Most versions include bacon, sausage, eggs, and some type of bread — and they can also include some combination of beans, mushrooms, tomato, and black or white pudding.
Don’t Sweat It
It’s true that people from the UK say “jumper” rather than sweater, though the two words mean exactly the same thing. For a British person, “jumper” is just the more common word, and has nothing to do with actually jumping. Apparently, the word “sweater” appeared as far back as 1882, and was defined as “a woolen vest or jersey worn in rowing or other athletic exercise.”
There are all sorts of confusing terms for this item of clothing in each country including sweatshirt, pullover, and jersey.
Say That Again
To answer this question, we have to refer to what we’ve said so far about accents and dialects. Some people in the UK do speak very quickly, with more melodic and lyrical accents. Others speak more slowly, in a way that might be easier for other English speakers to understand. People in New York and Atlanta speak at different speeds depending on their accent, right?
This means that people from Brighton might struggle to understand what people in Cardiff are saying, even though they’re both British.
Tea Is Ready
The reason that some British people call their dinner “tea” is that different social classes have different historical relationships to food. Up until the 1800s, everyone called their main meal “dinner,” regardless of when they ate it. Then, the upper classes started to enjoy a lavish meal with snacks, and called it “high tea.”
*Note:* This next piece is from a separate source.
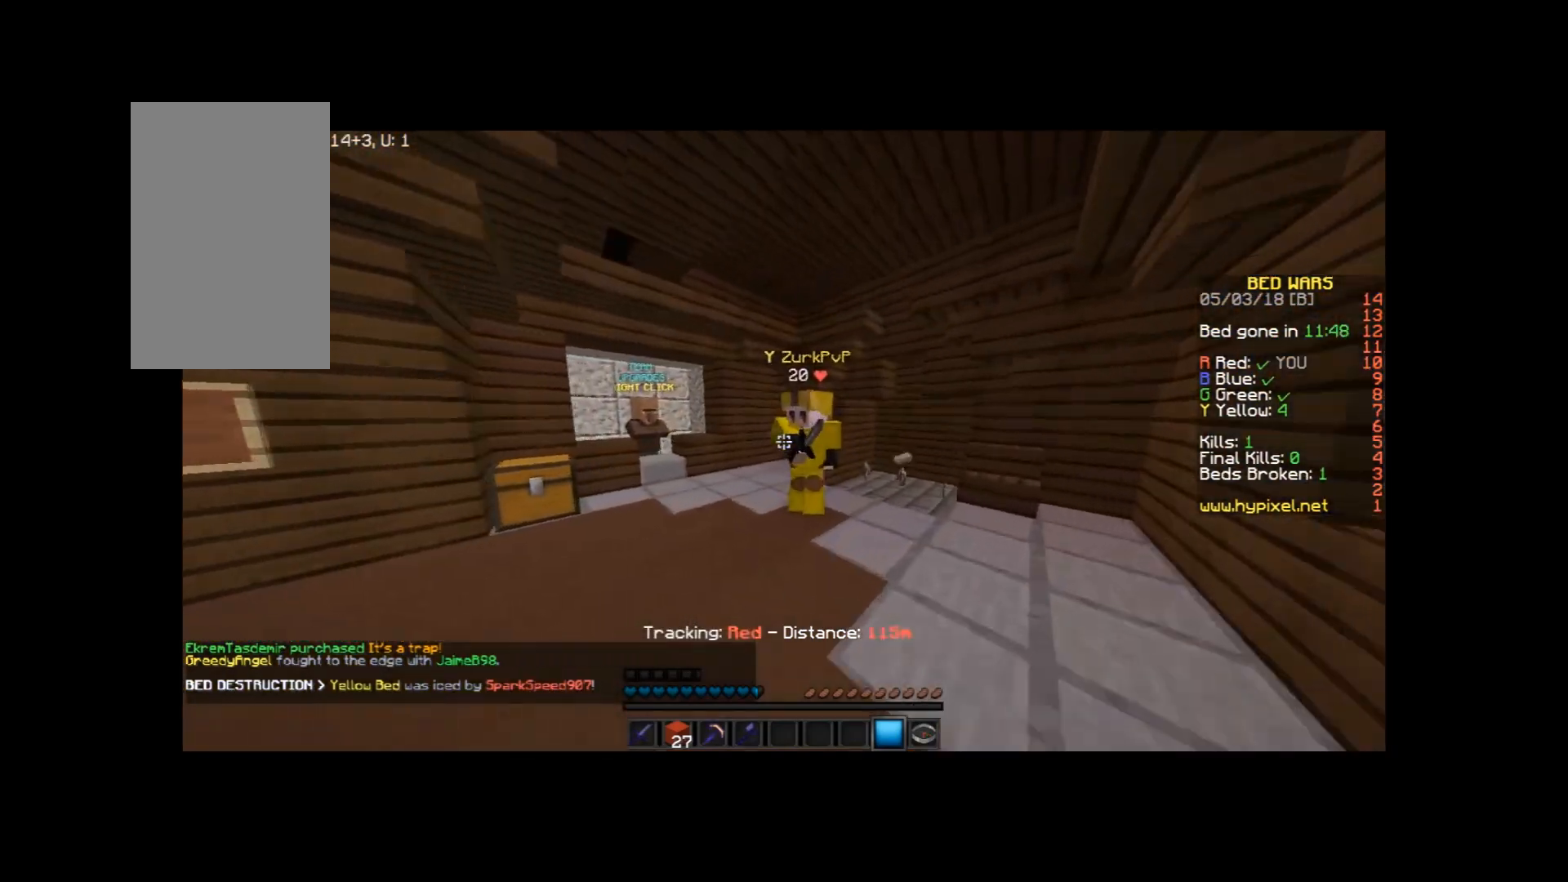
{"keys": ["a", "w"], "mouse": [], "events": [[300, "mouse_left", "down"], [367, "d", "up"], [367, "mouse_left", "up"], [367, "w", "up"], [400, "a", "down"], [433, "mouse_left", "down"], [500, "mouse_left", "up"], [500, "w", "down"]]}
Eventually, the working class called their midday meal “dinner” and their evening meal “tea.” Many working-class and rural British people still do this.
I’m Sat Here Waiting
The reason that some British people say “I’m sat here” rather than “I’m sitting here” is because it’s slang that everyone understands. Undeniably, it’s grammatically incorrect to say “I’m sat” as it uses the present tense (I am) and the past tense (sat, rather than sit). Basically, people say it because they can, because they always have, and because it makes sense to them.
Of course, some British sticklers hate this grammatical error, so it isn’t used by all UK citizens.
See You in Antalya
The US and the UK are geographically different, which is why their residents travel to different places to vacation. The US is a much larger country, so Americans can see all sorts of different cultures and types of terrain within their own country. On the other hand, the UK is close to lots of European countries, and flights are cheap and short.
The reason many British people vacation in Turkey is because it has a great climate, it’s cheap, and it’s relatively European.
On the Road Again
Why are British roads so small? Compared with the massive infrastructure in the US, roads in the UK can be twisty, cobbled, and just tiny. The reason for this is that many British roads have been there for many hundred, or even a thousand years. These small roads were made for horse-drawn carts, which weren’t as wide as today’s motor vehicles.
Of course, you’d think that the Brits would widen some of their roads, but they must be used to it!